Старуха была ни жива ни мертва; она и тряслась, и охала, и кланялась ему почти в ноги и в то же время охотно вырвала бы ему поганый его язык, который готов был, того и гляди, выдать какую-то важную тайну. Мое положение также делалось из рук вот неловким; я не мог не предъявить своего посредничества уже по тому одному, что присутствие Михеича решительно мешало мне приступить к делу.
– Что ты за человек и по какому случаю находишься здесь? – спросил я снова Михеича, – отвечай!
Он улыбнулся и поглядел на Мавру Кузьмовну, которая с пытливым беспокойством смотрела ему в глаза.
– А хочешь расскажу? – сказал он.
Прошло несколько минут томительного ожидания.
– Ну, не трясись! так уж и быть, не скажу! только завтра смотри у меня! перевертываться живей! теперь уж всего два денька и погулять-то осталось! Прощай, старуха! припасай водки!
И, взявши картуз, он тут же в комнате надел его на голову и побрел пошатываясь к двери. Мавра Кузьмовна вздохнула свободнее и начала креститься.

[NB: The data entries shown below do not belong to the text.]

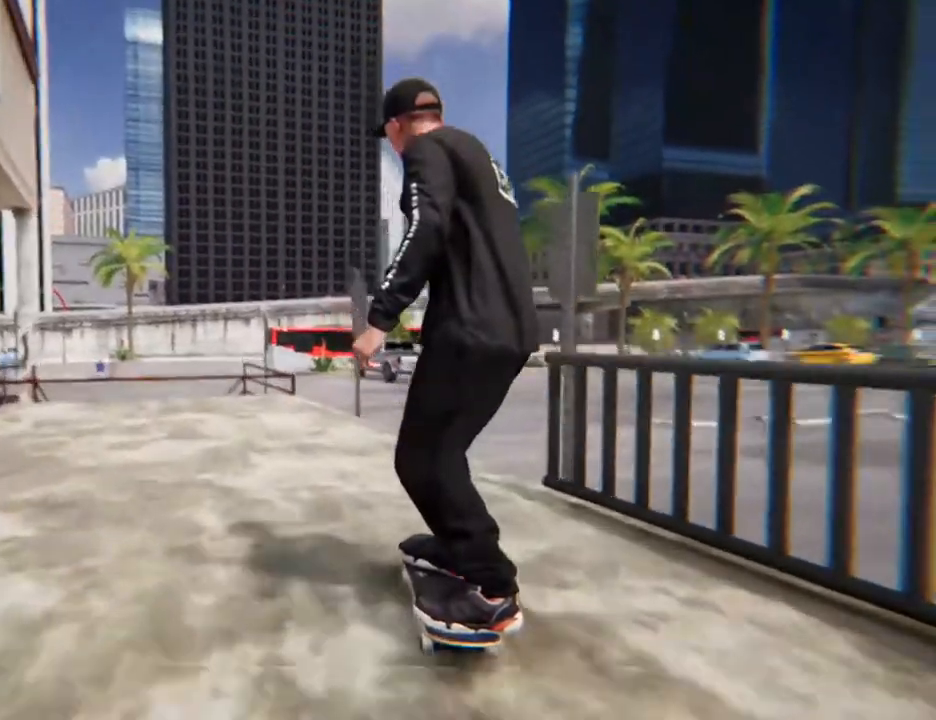
{"dt_ms": 502, "buttons": [], "left_stick": "center", "right_stick": "center", "button_events": [[34, "X", "down"], [234, "X", "up"]]}
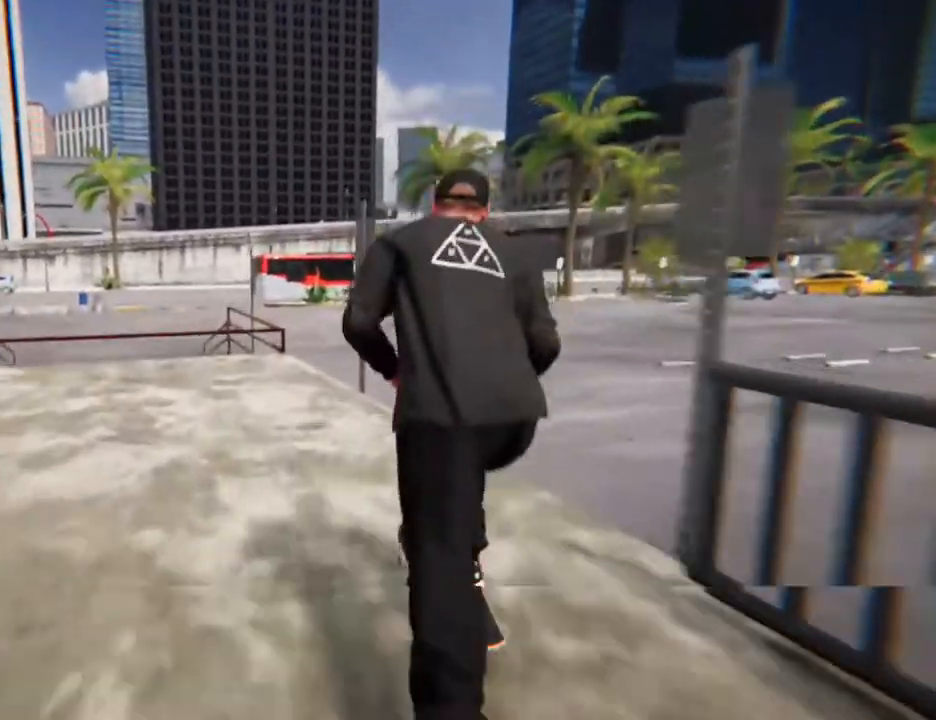
{"dt_ms": 502, "buttons": [], "left_stick": "down", "right_stick": "center", "button_events": []}
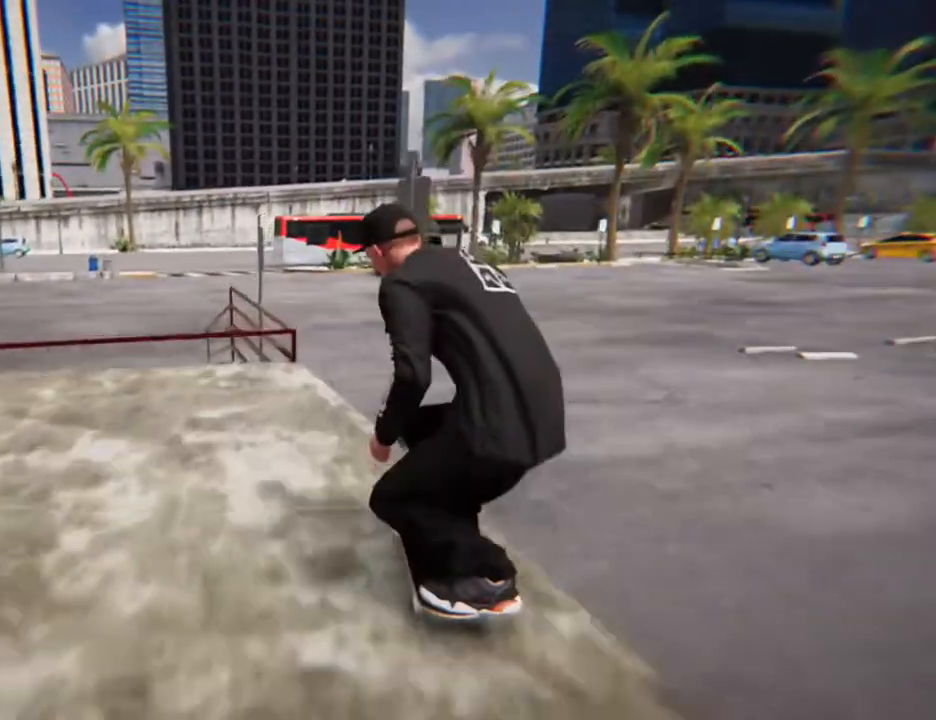
{"dt_ms": 502, "buttons": [], "left_stick": "center", "right_stick": "center", "button_events": []}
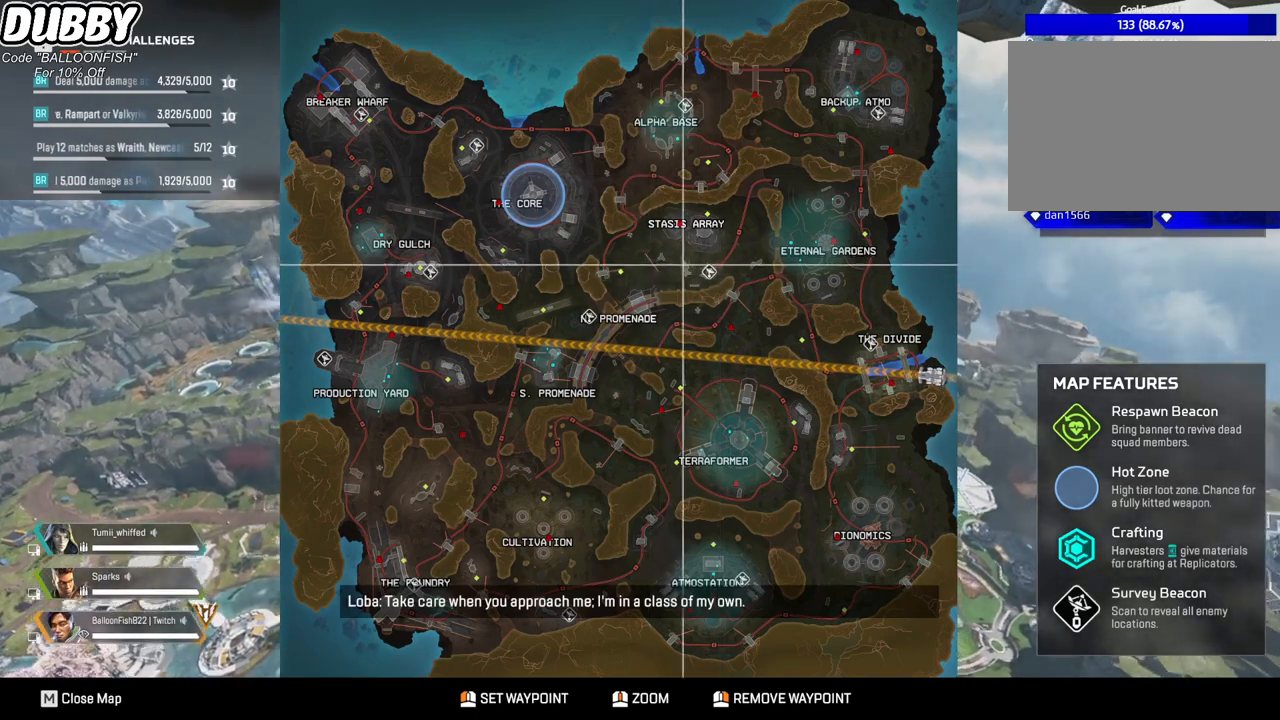
Gameplay with keyboard and mouse; each line is a JSON object with the keys and mouse buttons held at the frame after it. "events" lists presses ("down") and releases ("up") of "1", "2", "3", "4", "5", "a", "b", "c", "ctrl", "d", "e", "f", "g", "r", "s", "shift", "space", "t", "tab", "v", "w", "x", "z", "mouse_left", "mouse_wheel", "mouse_right", "mouse_mb4" and "mouse_mb5" between this image and that frame as [ms after this image, input, new state], when the widget could be followed in between. "mouse_left", "mouse_wheel", "mouse_right", "mouse_mb4", "mouse_mb5" = the "left", "wheel", "right", "mb4", "mb5" buttons of the "mouse" list. No other keys are recorded. "wheel" means that the mouse wheel is clicked or scrolled. Mouse movement is not recorded.
{"keys": [], "mouse": [], "events": [[100, "mouse_wheel", "down"], [167, "mouse_wheel", "up"], [400, "mouse_wheel", "down"], [500, "mouse_wheel", "up"]]}
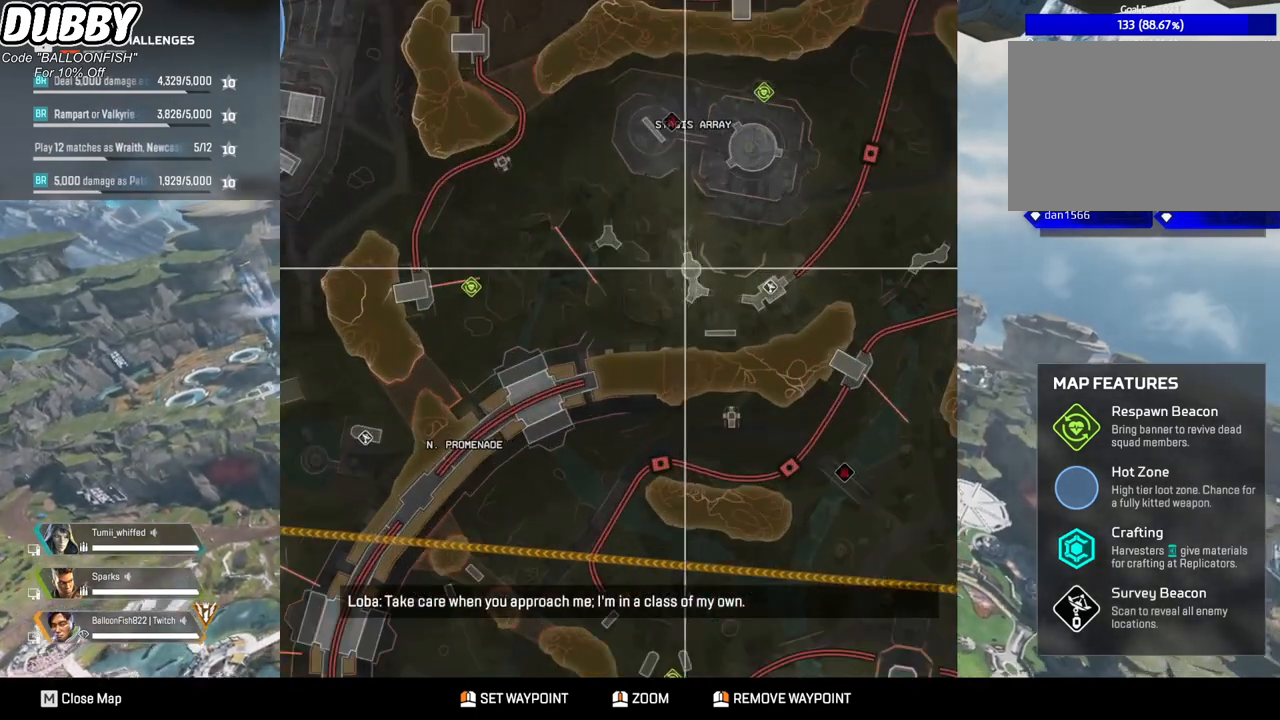
{"keys": [], "mouse": [], "events": []}
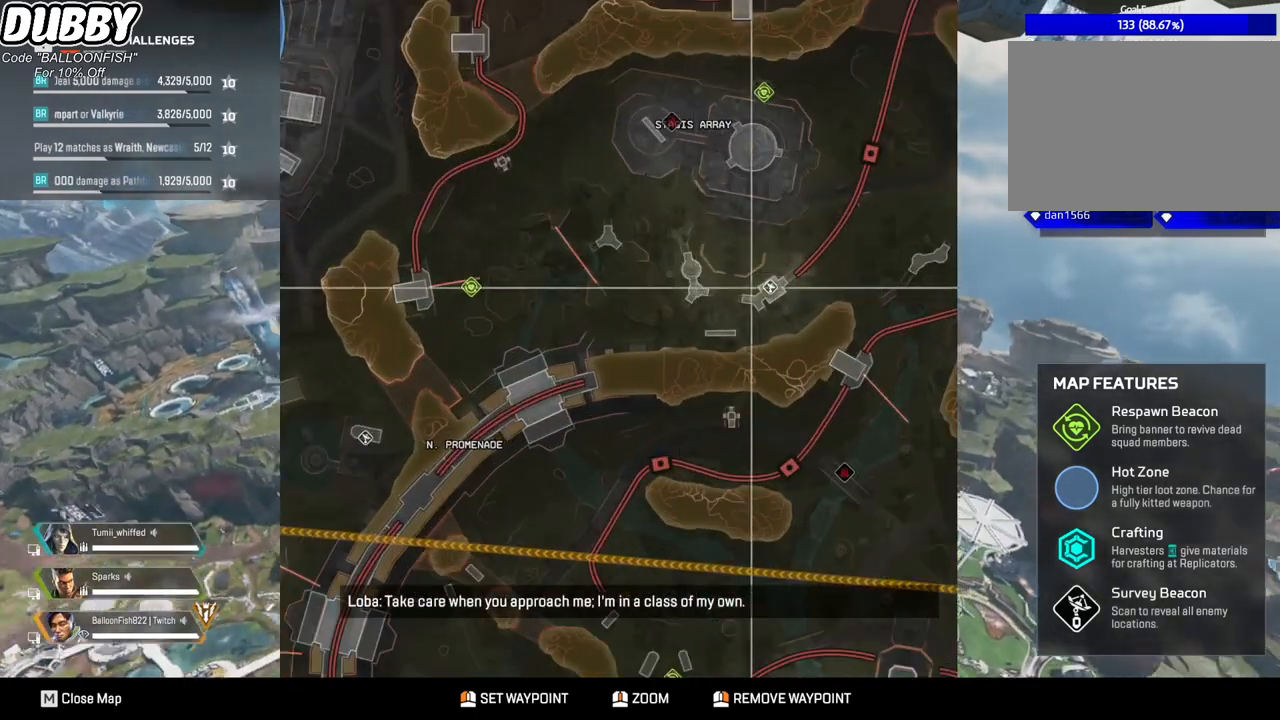
{"keys": [], "mouse": [], "events": [[301, "mouse_left", "down"], [401, "mouse_left", "up"]]}
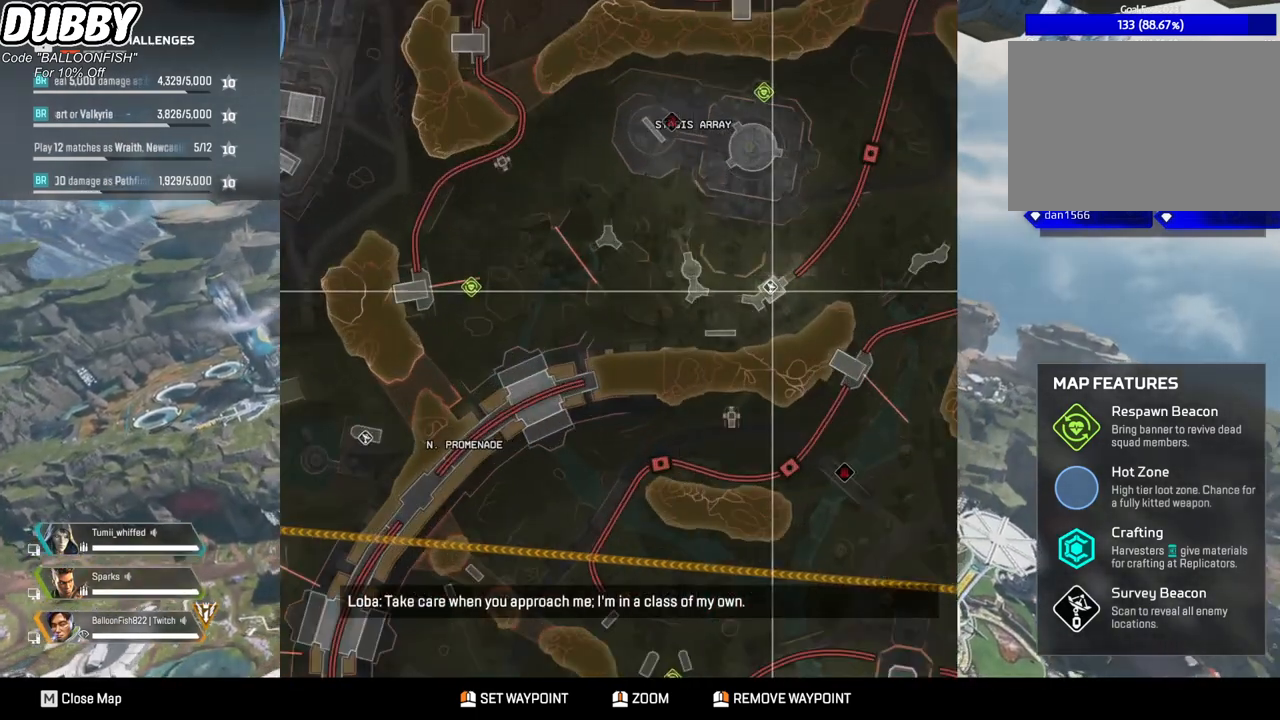
{"keys": [], "mouse": [], "events": []}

– А хорош буду архиерей? – спросил он, останавливаясь в дверях и растопырив руки фертом.
Мавра Кузьмовна снова заохала.
– Ну, ну, добро, не трясись! прощенья просим, ваше высокоблагородие! как буду архиереем, безотменно отпущу вам вольная и невольная…
– Что ж это за человек? – спросил я Мавру Кузьмовну, когда он вышел.
Она уже оправилась от страха, который нагнала было на нее выходка Михеича, и стояла передо мной довольно спокойно.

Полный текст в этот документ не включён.